Public health authorities in Maryland are moving to impose a ban, starting as early as Sept. 1, on the sale of synthetic drugs known as "bath salts."

After a six-week inquiry, Dr. Joshua Sharfstein, secretary of the Department of Health and Mental Hygiene, on Thursday declared the drugs "dangerous" and asked for emergency regulations to add them to the state's Schedule 1 Controlled Dangerous Substances list.

DHMH investigators also found that, while the drugs are dangerous, their availability in Maryland is "low." Local health officials asked to check their jurisdictions reported that the drugs were found in 1 percent of the stores they visited.

Maryland joins a growing list of states that have enacted similar bans in recent years. Labeled as "bath salts" to sidestep federal laws, the drugs are being smoked, injected, snorted or eaten to produce effects similar to illegal drugs such as cocaine.

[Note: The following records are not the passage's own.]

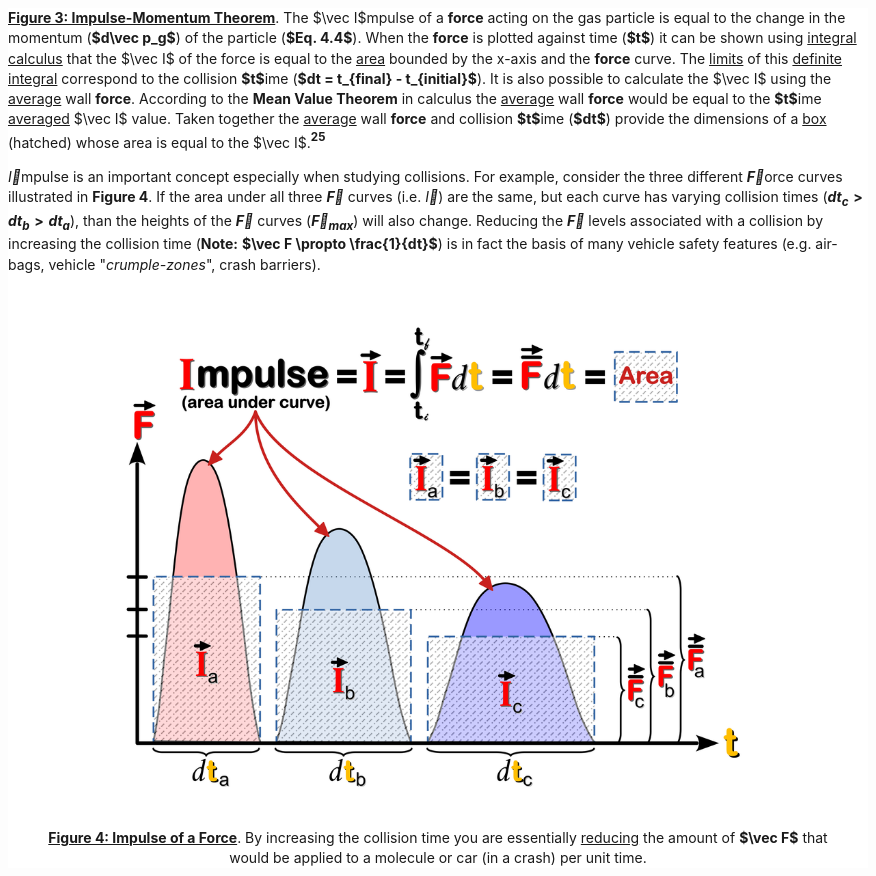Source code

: <figcaption><b><u>Figure 3: Impulse-Momentum Theorem</u></b>. The <span id="Dred">$\vec I$</span>mpulse of a <b>force</b> acting on the gas particle is equal to the change in the momentum (<b>$d\vec p_g$</b>) of the particle (<b>$Eq. 4.4$</b>). When the <b>force</b> is plotted against time (<b>$t$</b>) it can be shown using <u>integral calculus</u> that the <span id="Dred">$\vec I$</span> of the force is equal to the <u>area</u> bounded by the x-axis and the <b>force</b> curve. The <u>limits</u> of this <u>definite integral</u> correspond to the collision <b>$t$</b>ime (<b>$dt = t_{final} - t_{initial}$</b>). It is also possible to calculate the <span id="Dred">$\vec I$</span> using the <u>average</u> wall <b>force</b>. According to the <b>Mean Value Theorem</b> in calculus the <u>average</u> wall <b>force</b> would be equal to the <b>$t$</b>ime <u>averaged</u> <span id="Dred">$\vec I$</span> value. Taken together the <u>average</u> wall <b>force</b> and collision <b>$t$</b>ime (<b>$dt$</b>) provide the dimensions of a <u>box</u> (hatched) whose area is equal to the <span id="Dred">$\vec I$</span>.<b><sup>25</sup></b>  
</figcaption>
</figure>
</div>


<span id="Dred">$\vec I$</span>mpulse is an important concept especially when studying collisions. For example, consider the three different <b>$\vec F$</b>orce curves illustrated in **Figure 4**. If the area under all three <b>$\vec F$</b> curves (i.e. <span id="Dred">$\vec I$</span>) are the same, but each curve has varying collision times (<b>$dt_c > dt_b > dt_a$</b>), than the heights of the <b>$\vec F$</b> curves (<b>$\vec F$</b><b>$_{max}$</b>) will also change. Reducing the <b>$\vec F$</b> levels associated with a collision by increasing the collision time (<b>Note:</b> <b>$\vec F \propto \frac{1}{dt}$</b>) is in fact the basis of many vehicle safety features (e.g. air-bags, vehicle "<i>crumple-zones</i>", crash barriers).  

<div align=center>
<figure>
<img src="images/Impulse1.jpg" alt="" width="700px"/>
<figcaption><b><u>Figure 4: Impulse of a Force</u></b>. By increasing the collision time you are essentially <u>reducing</u> the amount of <b>$\vec F$</b> that would be applied to a molecule or car (in a crash) per unit time. 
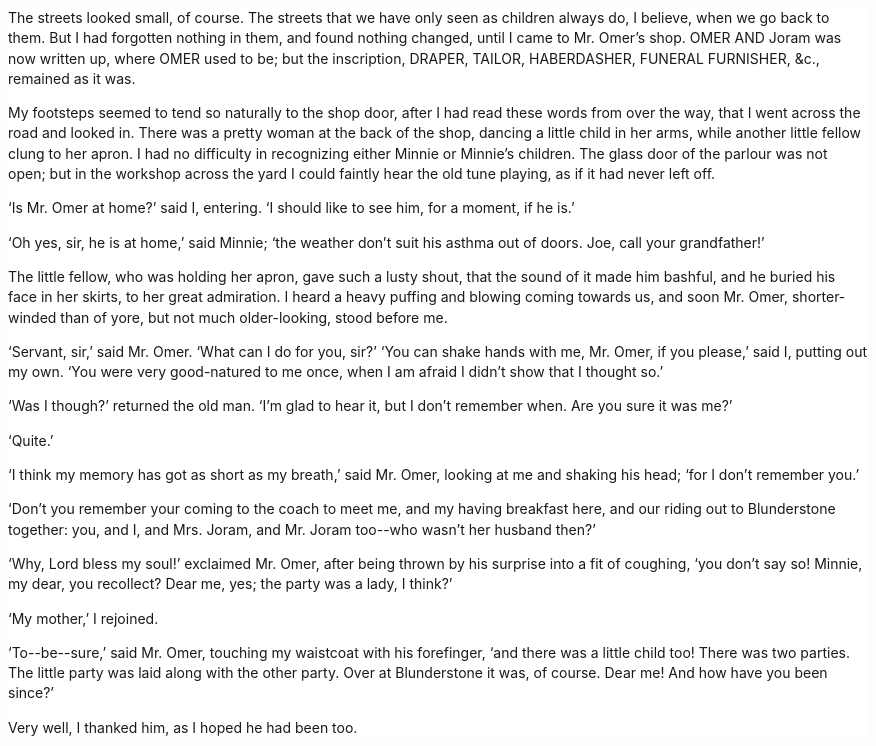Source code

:The streets looked small, of course. The streets that we have only seen
as children always do, I believe, when we go back to them. But I had
forgotten nothing in them, and found nothing changed, until I came to
Mr. Omer’s shop. OMER AND Joram was now written up, where OMER used to
be; but the inscription, DRAPER, TAILOR, HABERDASHER, FUNERAL FURNISHER,
&c., remained as it was.

My footsteps seemed to tend so naturally to the shop door, after I had
read these words from over the way, that I went across the road and
looked in. There was a pretty woman at the back of the shop, dancing
a little child in her arms, while another little fellow clung to her
apron. I had no difficulty in recognizing either Minnie or Minnie’s
children. The glass door of the parlour was not open; but in the
workshop across the yard I could faintly hear the old tune playing, as
if it had never left off.

‘Is Mr. Omer at home?’ said I, entering. ‘I should like to see him, for
a moment, if he is.’

‘Oh yes, sir, he is at home,’ said Minnie; ‘the weather don’t suit his
asthma out of doors. Joe, call your grandfather!’

The little fellow, who was holding her apron, gave such a lusty shout,
that the sound of it made him bashful, and he buried his face in her
skirts, to her great admiration. I heard a heavy puffing and blowing
coming towards us, and soon Mr. Omer, shorter-winded than of yore, but
not much older-looking, stood before me.

‘Servant, sir,’ said Mr. Omer. ‘What can I do for you, sir?’ ‘You can
shake hands with me, Mr. Omer, if you please,’ said I, putting out my
own. ‘You were very good-natured to me once, when I am afraid I didn’t
show that I thought so.’

‘Was I though?’ returned the old man. ‘I’m glad to hear it, but I don’t
remember when. Are you sure it was me?’

‘Quite.’

‘I think my memory has got as short as my breath,’ said Mr. Omer,
looking at me and shaking his head; ‘for I don’t remember you.’

‘Don’t you remember your coming to the coach to meet me, and my having
breakfast here, and our riding out to Blunderstone together: you, and I,
and Mrs. Joram, and Mr. Joram too--who wasn’t her husband then?’

‘Why, Lord bless my soul!’ exclaimed Mr. Omer, after being thrown by his
surprise into a fit of coughing, ‘you don’t say so! Minnie, my dear, you
recollect? Dear me, yes; the party was a lady, I think?’

‘My mother,’ I rejoined.

‘To--be--sure,’ said Mr. Omer, touching my waistcoat with his
forefinger, ‘and there was a little child too! There was two parties.
The little party was laid along with the other party. Over at
Blunderstone it was, of course. Dear me! And how have you been since?’

Very well, I thanked him, as I hoped he had been too.
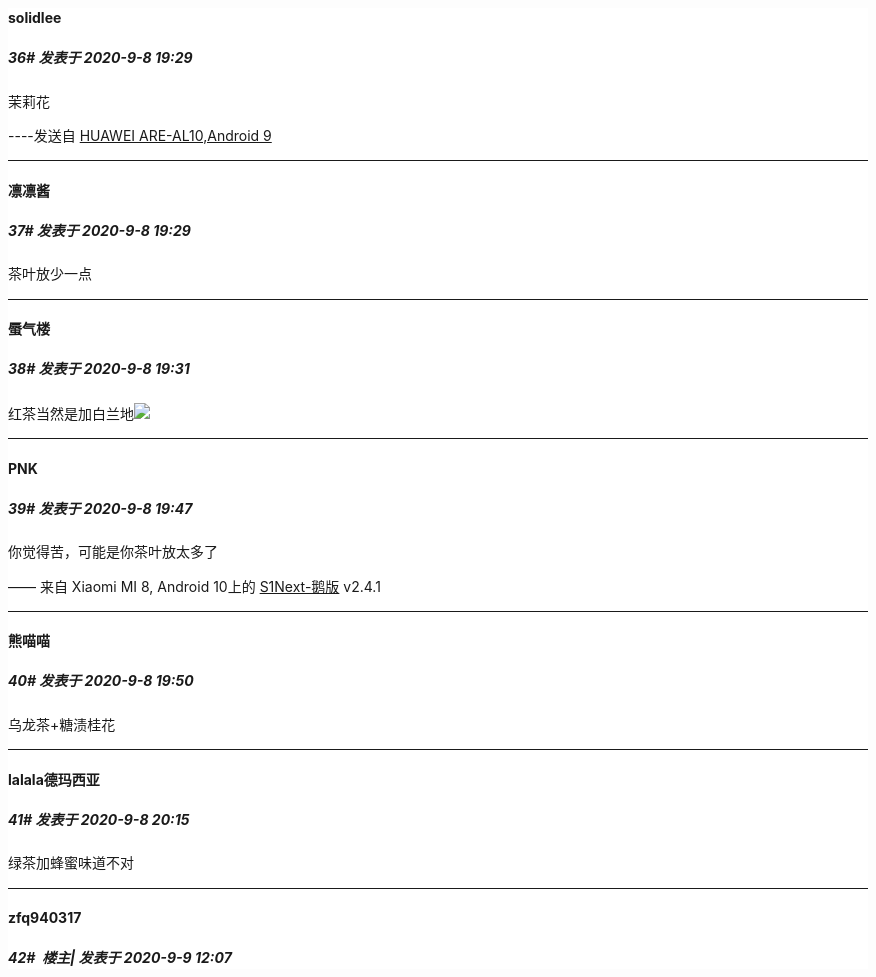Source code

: ####  solidlee  
##### 36#       发表于 2020-9-8 19:29


茉莉花


----发送自 [HUAWEI ARE-AL10,Android 9](http://stage1.5j4m.com/?1.33)


-----

####  凛凛酱  
##### 37#       发表于 2020-9-8 19:29


茶叶放少一点


-----

####  蜃气楼  
##### 38#       发表于 2020-9-8 19:31


红茶当然是加白兰地<img src="https://static.saraba1st.com/image/smiley/face2017/074.png" referrerpolicy="no-referrer">


-----

####  PNK  
##### 39#       发表于 2020-9-8 19:47


你觉得苦，可能是你茶叶放太多了

—— 来自 Xiaomi MI 8, Android 10上的 [S1Next-鹅版](https://github.com/ykrank/S1-Next/releases) v2.4.1


-----

####  熊喵喵  
##### 40#       发表于 2020-9-8 19:50


乌龙茶+糖渍桂花


-----

####  lalala德玛西亚  
##### 41#       发表于 2020-9-8 20:15


绿茶加蜂蜜味道不对


-----

####  zfq940317  
##### 42#         楼主| 发表于 2020-9-9 12:07
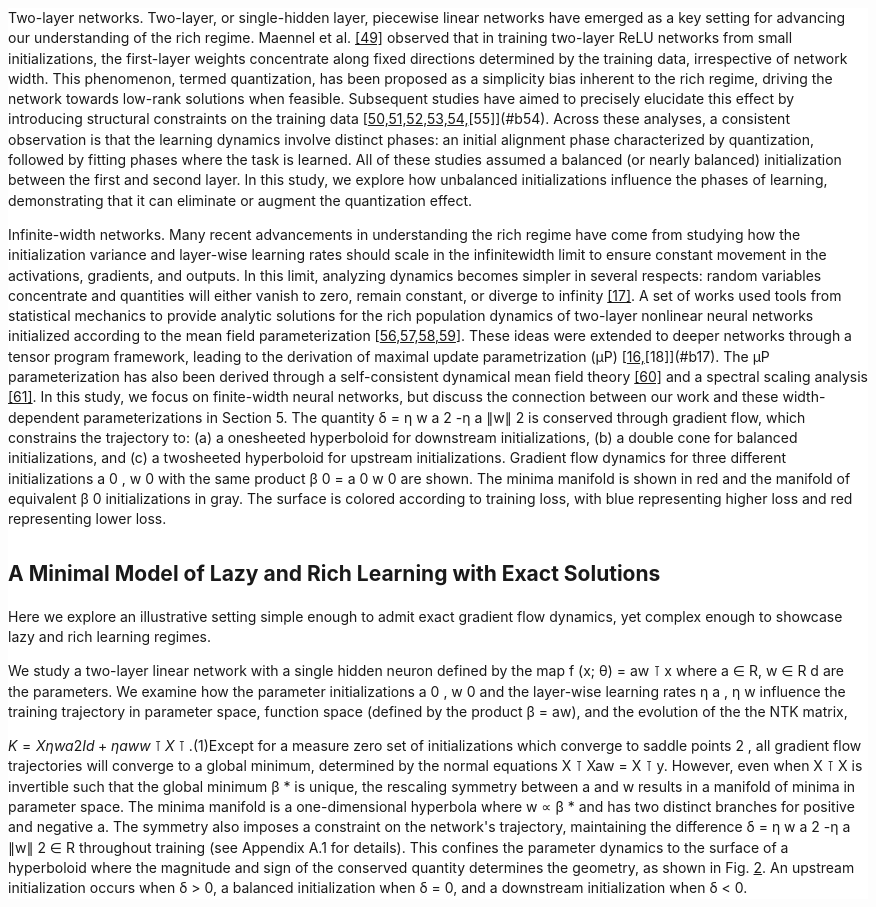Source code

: Two-layer networks. Two-layer, or single-hidden layer, piecewise linear networks have emerged as a key setting for advancing our understanding of the rich regime. Maennel et al. [[49]](#b48) observed that in training two-layer ReLU networks from small initializations, the first-layer weights concentrate along fixed directions determined by the training data, irrespective of network width. This phenomenon, termed quantization, has been proposed as a simplicity bias inherent to the rich regime, driving the network towards low-rank solutions when feasible. Subsequent studies have aimed to precisely elucidate this effect by introducing structural constraints on the training data [[50,](#b49)[51,](#b50)[52,](#b51)[53,](#b52)[54,](#b53)[55]](#b54). Across these analyses, a consistent observation is that the learning dynamics involve distinct phases: an initial alignment phase characterized by quantization, followed by fitting phases where the task is learned. All of these studies assumed a balanced (or nearly balanced) initialization between the first and second layer. In this study, we explore how unbalanced initializations influence the phases of learning, demonstrating that it can eliminate or augment the quantization effect.

Infinite-width networks. Many recent advancements in understanding the rich regime have come from studying how the initialization variance and layer-wise learning rates should scale in the infinitewidth limit to ensure constant movement in the activations, gradients, and outputs. In this limit, analyzing dynamics becomes simpler in several respects: random variables concentrate and quantities will either vanish to zero, remain constant, or diverge to infinity [[17]](#b16). A set of works used tools from statistical mechanics to provide analytic solutions for the rich population dynamics of two-layer nonlinear neural networks initialized according to the mean field parameterization [[56,](#b55)[57,](#b56)[58,](#b57)[59](#b58)]. These ideas were extended to deeper networks through a tensor program framework, leading to the derivation of maximal update parametrization (µP) [[16,](#b15)[18]](#b17). The µP parameterization has also been derived through a self-consistent dynamical mean field theory [[60]](#b59) and a spectral scaling analysis [[61]](#b60). In this study, we focus on finite-width neural networks, but discuss the connection between our work and these width-dependent parameterizations in Section 5. The quantity δ = η w a 2 -η a ∥w∥ 2 is conserved through gradient flow, which constrains the trajectory to: (a) a onesheeted hyperboloid for downstream initializations, (b) a double cone for balanced initializations, and (c) a twosheeted hyperboloid for upstream initializations. Gradient flow dynamics for three different initializations a 0 , w 0 with the same product β 0 = a 0 w 0 are shown. The minima manifold is shown in red and the manifold of equivalent β 0 initializations in gray. The surface is colored according to training loss, with blue representing higher loss and red representing lower loss.

## A Minimal Model of Lazy and Rich Learning with Exact Solutions

Here we explore an illustrative setting simple enough to admit exact gradient flow dynamics, yet complex enough to showcase lazy and rich learning regimes.

We study a two-layer linear network with a single hidden neuron defined by the map f (x; θ) = aw ⊺ x where a ∈ R, w ∈ R d are the parameters. We examine how the parameter initializations a 0 , w 0 and the layer-wise learning rates η a , η w influence the training trajectory in parameter space, function space (defined by the product β = aw), and the evolution of the the NTK matrix,

$K = X η w a 2 I d + η a ww ⊺ X ⊺ . (1)$Except for a measure zero set of initializations which converge to saddle points 2 , all gradient flow trajectories will converge to a global minimum, determined by the normal equations X ⊺ Xaw = X ⊺ y. However, even when X ⊺ X is invertible such that the global minimum β * is unique, the rescaling symmetry between a and w results in a manifold of minima in parameter space. The minima manifold is a one-dimensional hyperbola where w ∝ β * and has two distinct branches for positive and negative a. The symmetry also imposes a constraint on the network's trajectory, maintaining the difference δ = η w a 2 -η a ∥w∥ 2 ∈ R throughout training (see Appendix A.1 for details). This confines the parameter dynamics to the surface of a hyperboloid where the magnitude and sign of the conserved quantity determines the geometry, as shown in Fig. [2](#). An upstream initialization occurs when δ > 0, a balanced initialization when δ = 0, and a downstream initialization when δ < 0.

Users have developed cardiac and circulatory disturbances, agitation, delirium, paranoia and psychosis. Some have tried to hurt themselves and others, health officials said. In Maryland, state Poison Center officials are aware of 31 cases of "bath salts" poisoning, including one death.

Maryland State Police Superintendent Col. Terrence B. Sheridan applauded the pending ban. "This action will hopefully help us to prevent some of the tragedies already experienced in other states."

Gov. Martin O'Malley said, "We cannot afford to let these substances threaten our youth."